SOURCE DOCUMENT ▸
====================

Smart Gabari Ogbimi V. Mrs. Beauty Ololo & Ors (1993)

LawGlobal-Hub Lead Judgment Report

OGUNDARE, J.S.C.

The parties to the action leading to this appeal are children of late Chief Gabari Ogbimi who died intestate on 20/7/63 leaving behind five children (who are the parties to this action) and three wives. The plaintiffs are full blood sisters and children of one of the wives. The 1st defendant, their half-brother, is the eldest child born of another wife while the 2nd and 3rd defendants are full blood brothers born of the third wife. Chief Ogbimi also left behind some real property including houses and plantations. On his death, 1st defendant sat on his estate and when the plaintiffs could not get him to agree to a sharing of the estate, they sued him to court in 1966. 1st defendant made moves to settle the matter out of court in consequence of which the plaintiffs withdrew their action.

====================

RECORD SET ▸
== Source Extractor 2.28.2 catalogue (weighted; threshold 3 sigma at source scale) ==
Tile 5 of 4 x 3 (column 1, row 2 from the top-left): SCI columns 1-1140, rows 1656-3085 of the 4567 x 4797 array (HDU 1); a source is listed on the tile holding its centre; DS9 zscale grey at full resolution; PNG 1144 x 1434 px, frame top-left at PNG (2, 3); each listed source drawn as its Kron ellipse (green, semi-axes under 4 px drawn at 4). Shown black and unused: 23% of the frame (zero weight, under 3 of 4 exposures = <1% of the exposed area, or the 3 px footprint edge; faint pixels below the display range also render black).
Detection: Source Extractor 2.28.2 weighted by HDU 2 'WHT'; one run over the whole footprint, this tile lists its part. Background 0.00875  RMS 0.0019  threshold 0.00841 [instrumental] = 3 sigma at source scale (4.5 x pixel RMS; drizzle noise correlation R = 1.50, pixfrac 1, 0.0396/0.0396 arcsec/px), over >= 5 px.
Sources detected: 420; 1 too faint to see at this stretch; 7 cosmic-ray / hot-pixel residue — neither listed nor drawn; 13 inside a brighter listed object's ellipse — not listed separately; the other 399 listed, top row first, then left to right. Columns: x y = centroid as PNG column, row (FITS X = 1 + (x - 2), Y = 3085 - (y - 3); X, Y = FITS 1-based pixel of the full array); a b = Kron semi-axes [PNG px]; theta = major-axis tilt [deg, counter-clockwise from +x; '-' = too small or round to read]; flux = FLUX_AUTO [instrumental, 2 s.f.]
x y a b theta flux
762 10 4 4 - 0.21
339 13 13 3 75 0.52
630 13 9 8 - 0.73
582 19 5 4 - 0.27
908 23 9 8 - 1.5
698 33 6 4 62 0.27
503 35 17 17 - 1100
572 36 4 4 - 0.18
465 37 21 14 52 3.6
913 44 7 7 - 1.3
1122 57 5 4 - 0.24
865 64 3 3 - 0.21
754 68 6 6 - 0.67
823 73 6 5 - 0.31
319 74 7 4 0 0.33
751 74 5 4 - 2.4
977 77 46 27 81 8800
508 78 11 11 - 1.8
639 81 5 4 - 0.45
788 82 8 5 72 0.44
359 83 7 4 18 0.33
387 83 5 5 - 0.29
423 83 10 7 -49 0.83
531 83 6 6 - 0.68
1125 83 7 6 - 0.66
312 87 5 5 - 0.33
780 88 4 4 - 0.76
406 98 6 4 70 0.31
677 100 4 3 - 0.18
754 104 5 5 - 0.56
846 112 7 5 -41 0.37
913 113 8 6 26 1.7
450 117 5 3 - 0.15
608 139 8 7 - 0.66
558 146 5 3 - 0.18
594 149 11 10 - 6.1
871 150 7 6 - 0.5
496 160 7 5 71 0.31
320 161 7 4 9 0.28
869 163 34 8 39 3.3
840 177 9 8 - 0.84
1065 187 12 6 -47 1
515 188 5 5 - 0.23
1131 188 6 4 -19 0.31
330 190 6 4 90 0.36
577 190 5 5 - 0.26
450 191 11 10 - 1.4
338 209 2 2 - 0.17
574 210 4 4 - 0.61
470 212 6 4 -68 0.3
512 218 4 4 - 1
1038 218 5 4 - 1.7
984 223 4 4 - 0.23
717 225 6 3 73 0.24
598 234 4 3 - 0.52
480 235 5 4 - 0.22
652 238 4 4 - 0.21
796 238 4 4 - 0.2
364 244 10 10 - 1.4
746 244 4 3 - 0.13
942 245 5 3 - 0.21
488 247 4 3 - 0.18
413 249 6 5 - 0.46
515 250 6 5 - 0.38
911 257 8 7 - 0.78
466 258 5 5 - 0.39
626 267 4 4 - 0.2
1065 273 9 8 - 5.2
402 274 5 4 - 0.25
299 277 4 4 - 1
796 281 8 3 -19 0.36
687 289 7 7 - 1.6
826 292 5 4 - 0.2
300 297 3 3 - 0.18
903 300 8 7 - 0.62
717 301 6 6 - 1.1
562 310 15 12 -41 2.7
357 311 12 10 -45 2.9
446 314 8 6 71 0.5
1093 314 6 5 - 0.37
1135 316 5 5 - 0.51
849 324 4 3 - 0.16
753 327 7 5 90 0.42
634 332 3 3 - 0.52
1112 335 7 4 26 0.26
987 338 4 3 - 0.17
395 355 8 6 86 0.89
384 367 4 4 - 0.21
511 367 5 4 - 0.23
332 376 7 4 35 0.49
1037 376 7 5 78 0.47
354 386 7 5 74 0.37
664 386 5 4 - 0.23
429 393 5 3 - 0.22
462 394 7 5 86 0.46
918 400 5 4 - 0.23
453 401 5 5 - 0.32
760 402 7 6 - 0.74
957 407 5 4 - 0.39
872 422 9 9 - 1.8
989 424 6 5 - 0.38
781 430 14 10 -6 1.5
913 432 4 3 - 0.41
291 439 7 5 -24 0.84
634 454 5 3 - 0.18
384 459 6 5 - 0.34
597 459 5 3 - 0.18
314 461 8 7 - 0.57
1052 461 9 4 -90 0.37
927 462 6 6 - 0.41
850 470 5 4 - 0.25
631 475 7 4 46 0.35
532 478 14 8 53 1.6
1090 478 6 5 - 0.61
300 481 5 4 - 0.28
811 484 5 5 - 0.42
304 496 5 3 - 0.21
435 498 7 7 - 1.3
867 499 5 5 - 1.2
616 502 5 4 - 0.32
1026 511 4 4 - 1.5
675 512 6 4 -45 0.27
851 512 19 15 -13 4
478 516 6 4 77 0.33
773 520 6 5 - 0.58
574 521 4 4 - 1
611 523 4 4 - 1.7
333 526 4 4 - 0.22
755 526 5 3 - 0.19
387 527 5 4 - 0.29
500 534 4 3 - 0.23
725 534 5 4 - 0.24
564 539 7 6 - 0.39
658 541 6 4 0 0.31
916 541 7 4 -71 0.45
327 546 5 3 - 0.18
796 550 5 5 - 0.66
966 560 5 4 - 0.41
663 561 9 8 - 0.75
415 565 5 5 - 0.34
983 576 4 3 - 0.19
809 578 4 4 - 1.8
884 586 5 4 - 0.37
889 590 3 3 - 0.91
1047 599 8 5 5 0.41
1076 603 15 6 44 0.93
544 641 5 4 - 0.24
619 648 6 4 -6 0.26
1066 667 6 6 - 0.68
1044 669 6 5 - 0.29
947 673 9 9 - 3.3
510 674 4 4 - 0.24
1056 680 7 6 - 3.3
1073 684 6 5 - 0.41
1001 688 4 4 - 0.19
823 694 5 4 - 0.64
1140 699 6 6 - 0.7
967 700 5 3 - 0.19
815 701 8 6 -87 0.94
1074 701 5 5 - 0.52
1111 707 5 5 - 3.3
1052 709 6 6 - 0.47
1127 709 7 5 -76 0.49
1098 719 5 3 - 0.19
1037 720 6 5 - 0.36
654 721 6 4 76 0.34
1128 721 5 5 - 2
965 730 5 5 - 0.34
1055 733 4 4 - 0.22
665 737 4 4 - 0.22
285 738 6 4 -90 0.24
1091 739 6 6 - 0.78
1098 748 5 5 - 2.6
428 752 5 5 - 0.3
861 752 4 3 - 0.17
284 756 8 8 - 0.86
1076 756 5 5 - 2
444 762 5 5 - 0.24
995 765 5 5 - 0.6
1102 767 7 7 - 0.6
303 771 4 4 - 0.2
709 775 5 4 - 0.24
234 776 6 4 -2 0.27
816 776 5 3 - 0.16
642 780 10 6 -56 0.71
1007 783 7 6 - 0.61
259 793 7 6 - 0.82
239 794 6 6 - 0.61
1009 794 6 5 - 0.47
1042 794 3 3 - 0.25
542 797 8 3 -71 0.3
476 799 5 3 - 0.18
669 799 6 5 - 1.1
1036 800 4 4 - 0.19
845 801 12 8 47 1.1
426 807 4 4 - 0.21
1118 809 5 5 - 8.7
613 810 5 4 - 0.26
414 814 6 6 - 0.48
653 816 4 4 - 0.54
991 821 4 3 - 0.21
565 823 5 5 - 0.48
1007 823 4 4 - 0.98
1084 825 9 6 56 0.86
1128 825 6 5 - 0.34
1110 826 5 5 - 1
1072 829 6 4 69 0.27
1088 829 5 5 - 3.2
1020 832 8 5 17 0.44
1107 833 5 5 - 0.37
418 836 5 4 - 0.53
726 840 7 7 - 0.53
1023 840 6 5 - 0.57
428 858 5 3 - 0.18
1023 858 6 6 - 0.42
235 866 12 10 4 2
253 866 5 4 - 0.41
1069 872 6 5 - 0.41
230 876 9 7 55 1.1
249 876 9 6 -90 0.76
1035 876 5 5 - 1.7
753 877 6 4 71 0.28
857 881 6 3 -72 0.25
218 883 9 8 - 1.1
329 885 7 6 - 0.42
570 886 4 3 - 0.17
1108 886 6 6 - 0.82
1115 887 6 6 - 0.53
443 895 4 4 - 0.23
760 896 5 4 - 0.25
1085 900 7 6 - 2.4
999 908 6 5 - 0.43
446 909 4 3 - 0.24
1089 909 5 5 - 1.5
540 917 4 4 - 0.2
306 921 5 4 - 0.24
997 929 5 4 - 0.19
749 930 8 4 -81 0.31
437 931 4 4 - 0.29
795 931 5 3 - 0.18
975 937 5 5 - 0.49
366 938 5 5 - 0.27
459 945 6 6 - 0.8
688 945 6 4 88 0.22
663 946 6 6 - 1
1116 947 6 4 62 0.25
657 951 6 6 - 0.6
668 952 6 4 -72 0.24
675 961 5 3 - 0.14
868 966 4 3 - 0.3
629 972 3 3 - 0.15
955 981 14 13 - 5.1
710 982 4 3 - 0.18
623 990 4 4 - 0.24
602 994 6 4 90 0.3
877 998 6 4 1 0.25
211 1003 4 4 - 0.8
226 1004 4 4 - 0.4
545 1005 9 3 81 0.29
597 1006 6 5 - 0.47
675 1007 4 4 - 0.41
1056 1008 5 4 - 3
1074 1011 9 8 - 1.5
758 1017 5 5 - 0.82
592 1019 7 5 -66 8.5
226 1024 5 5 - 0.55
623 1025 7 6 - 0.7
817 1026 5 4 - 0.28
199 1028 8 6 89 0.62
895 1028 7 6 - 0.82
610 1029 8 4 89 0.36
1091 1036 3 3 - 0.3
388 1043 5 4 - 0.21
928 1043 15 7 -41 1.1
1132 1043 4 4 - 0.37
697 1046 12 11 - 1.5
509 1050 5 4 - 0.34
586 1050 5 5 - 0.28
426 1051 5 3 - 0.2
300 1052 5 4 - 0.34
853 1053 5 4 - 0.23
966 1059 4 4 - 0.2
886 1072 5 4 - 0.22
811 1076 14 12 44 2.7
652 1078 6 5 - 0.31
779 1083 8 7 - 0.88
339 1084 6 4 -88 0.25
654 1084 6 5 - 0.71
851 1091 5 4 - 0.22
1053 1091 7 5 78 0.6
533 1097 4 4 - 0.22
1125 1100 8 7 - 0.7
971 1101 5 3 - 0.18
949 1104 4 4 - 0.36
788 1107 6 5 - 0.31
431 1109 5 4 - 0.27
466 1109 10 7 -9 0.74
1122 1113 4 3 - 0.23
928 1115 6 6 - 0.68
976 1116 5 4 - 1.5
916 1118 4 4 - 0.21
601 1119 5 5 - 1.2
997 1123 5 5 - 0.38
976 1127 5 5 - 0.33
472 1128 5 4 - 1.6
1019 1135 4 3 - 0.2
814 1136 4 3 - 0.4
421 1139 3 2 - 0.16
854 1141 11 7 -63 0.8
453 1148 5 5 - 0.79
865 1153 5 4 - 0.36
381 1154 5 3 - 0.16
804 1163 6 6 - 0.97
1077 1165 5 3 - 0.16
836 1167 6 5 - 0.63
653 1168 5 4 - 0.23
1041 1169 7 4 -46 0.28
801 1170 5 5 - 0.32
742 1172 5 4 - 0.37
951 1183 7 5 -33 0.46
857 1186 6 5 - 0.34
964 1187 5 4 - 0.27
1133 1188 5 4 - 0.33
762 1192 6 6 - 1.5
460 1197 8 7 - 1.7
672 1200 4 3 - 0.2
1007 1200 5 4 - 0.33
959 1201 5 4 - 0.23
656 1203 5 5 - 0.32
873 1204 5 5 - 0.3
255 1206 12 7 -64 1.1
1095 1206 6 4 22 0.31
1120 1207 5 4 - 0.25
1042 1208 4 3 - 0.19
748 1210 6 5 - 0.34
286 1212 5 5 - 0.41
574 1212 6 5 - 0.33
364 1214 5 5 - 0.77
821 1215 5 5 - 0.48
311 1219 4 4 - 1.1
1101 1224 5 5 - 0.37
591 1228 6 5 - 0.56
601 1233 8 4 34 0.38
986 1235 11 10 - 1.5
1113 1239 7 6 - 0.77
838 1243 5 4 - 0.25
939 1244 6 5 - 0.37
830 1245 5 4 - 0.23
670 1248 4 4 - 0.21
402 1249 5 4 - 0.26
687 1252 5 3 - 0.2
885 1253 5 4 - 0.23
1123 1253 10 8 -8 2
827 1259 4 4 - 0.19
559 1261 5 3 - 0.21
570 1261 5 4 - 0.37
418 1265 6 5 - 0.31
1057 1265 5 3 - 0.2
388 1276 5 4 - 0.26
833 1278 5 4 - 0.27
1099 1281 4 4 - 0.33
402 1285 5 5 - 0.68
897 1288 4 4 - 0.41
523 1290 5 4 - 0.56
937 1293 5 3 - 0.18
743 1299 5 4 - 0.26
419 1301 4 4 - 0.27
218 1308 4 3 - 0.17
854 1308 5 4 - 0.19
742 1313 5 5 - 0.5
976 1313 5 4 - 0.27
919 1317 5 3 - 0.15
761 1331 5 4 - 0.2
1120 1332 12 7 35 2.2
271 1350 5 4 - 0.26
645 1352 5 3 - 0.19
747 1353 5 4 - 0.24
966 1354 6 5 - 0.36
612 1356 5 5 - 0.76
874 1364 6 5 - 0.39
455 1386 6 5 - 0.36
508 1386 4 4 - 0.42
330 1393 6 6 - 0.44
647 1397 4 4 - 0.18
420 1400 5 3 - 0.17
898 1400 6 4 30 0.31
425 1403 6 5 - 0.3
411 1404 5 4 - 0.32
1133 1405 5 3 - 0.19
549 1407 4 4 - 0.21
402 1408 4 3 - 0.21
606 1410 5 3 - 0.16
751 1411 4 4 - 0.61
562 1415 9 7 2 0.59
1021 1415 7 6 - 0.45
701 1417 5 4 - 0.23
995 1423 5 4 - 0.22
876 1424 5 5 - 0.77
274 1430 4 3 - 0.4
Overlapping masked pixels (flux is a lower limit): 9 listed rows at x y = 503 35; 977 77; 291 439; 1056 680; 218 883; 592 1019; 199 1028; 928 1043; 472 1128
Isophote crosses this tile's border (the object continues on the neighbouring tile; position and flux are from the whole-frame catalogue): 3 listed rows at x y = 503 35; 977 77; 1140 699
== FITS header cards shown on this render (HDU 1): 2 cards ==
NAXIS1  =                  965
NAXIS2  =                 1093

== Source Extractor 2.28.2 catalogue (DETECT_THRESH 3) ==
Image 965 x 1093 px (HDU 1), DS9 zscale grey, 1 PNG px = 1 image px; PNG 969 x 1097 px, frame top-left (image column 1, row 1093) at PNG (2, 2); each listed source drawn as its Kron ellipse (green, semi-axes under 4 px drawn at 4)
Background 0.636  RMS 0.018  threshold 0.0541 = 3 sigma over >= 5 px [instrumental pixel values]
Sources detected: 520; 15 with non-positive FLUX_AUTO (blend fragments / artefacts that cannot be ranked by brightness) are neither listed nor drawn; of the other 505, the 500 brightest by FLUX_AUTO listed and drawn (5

====================

WHAT YOU NEED TO DO ▸
1) In the judgment excerpt, on what date did Chief Gabari Ogbimi die?
2) Rewrite the judgment excerpt from the words "LawGlobal-Hub Lead Judgment" through "withdrew their action.", changing "plantations" to "farmlands".

ANSWERS BY TASK ▸
1) 20/7/63

2)
LawGlobal-Hub Lead Judgment Report

OGUNDARE, J.S.C.

The parties to the action leading to this appeal are children of late Chief Gabari Ogbimi who died intestate on 20/7/63 leaving behind five children (who are the parties to this action) and three wives. The plaintiffs are full blood sisters and children of one of the wives. The 1st defendant, their half-brother, is the eldest child born of another wife while the 2nd and 3rd defendants are full blood brothers born of the third wife. Chief Ogbimi also left behind some real property including houses and farmlands. On his death, 1st defendant sat on his estate and when the plaintiffs could not get him to agree to a sharing of the estate, they sued him to court in 1966. 1st defendant made moves to settle the matter out of court in consequence of which the plaintiffs withdrew their action.